Dessine moi un MMORPG - Le choix d'une licence
Dans la volonté utopique de développer un MMORPG imaginaire, je vous propose de vous lancer dans une série de réflexions pour -- au fil des papiers -- dessiner un MMORPG unique en son genre.
Pour le meilleur ou pour le pire, depuis l’origine du genre ou presque, les MMORPG se sont inspirés de licences célèbres pour façonner leurs univers. En Occident, on considère traditionnellement Neverwinter Nights (la version d’AOL) comme le premier MMORPG et le jeu était déjà adapté de l’univers de Donjons & Dragons (d’autres l’imiteront plus tard, de Dungeons and Dragons Online à Neverwinter). En Corée, on estime que Nexus - The Kingdom of the Winds est le précurseur du genre et lui aussi s’inspirait d’une licence (les romans graphiques de Kim Jin, eux-mêmes inspirés de légendes coréennes et du mythe des trois royaumes de Corée).

*-*-*

▸ **Consigne 1**
Recopiez mot pour mot tout le passage de l'extrait, depuis « Dessine moi un » jusqu'à « en son genre. ».
▸ **Consigne 2**
D'après l'extrait, les affirmations suivantes sont-elles exactes ? Répondez par oui ou par non pour chacune, en citant les mots de l'extrait qui tranchent.
(a) En Occident, Neverwinter Nights, dans sa version d'AOL, passe traditionnellement pour le premier MMORPG.
(b) Nexus - The Kingdom of the Winds s'inspirait de l'univers de Donjons & Dragons.
(c) L'auteur propose une série de réflexions pour dessiner un MMORPG.
▸ **Consigne 3**
Dressez la liste complète des jeux que l'extrait présente comme adaptés de l'univers de Donjons & Dragons ou comme imitant cette adaptation.
Le matériel qui suit n'a aucun rapport avec l'extrait.

▸ **Données brutes**
*-*-*

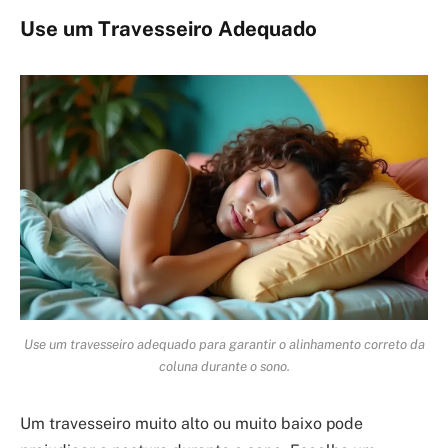
Use um Travesseiro Adequado
Use um travesseiro adequado para garantir o alinhamento correto da
coluna durante o sono.
Um travesseiro muito alto ou muito baixo pode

*-*-*

▸ **Votre réponse 1**
Dessine moi un MMORPG - Le choix d'une licence
Dans la volonté utopique de développer un MMORPG imaginaire, je vous propose de vous lancer dans une série de réflexions pour -- au fil des papiers -- dessiner un MMORPG unique en son genre.

▸ **Votre réponse 2**
(a) Oui : « En Occident, on considère traditionnellement Neverwinter Nights (la version d’AOL) comme le premier MMORPG ».
(b) Non : « lui aussi s’inspirait d’une licence (les romans graphiques de Kim Jin, eux-mêmes inspirés de légendes coréennes et du mythe des trois royaumes de Corée) ».
(c) Oui : « je vous propose de vous lancer dans une série de réflexions pour -- au fil des papiers -- dessiner un MMORPG unique en son genre ».

▸ **Votre réponse 3**
- Neverwinter Nights (la version d’AOL)
- Dungeons and Dragons Online
- Neverwinter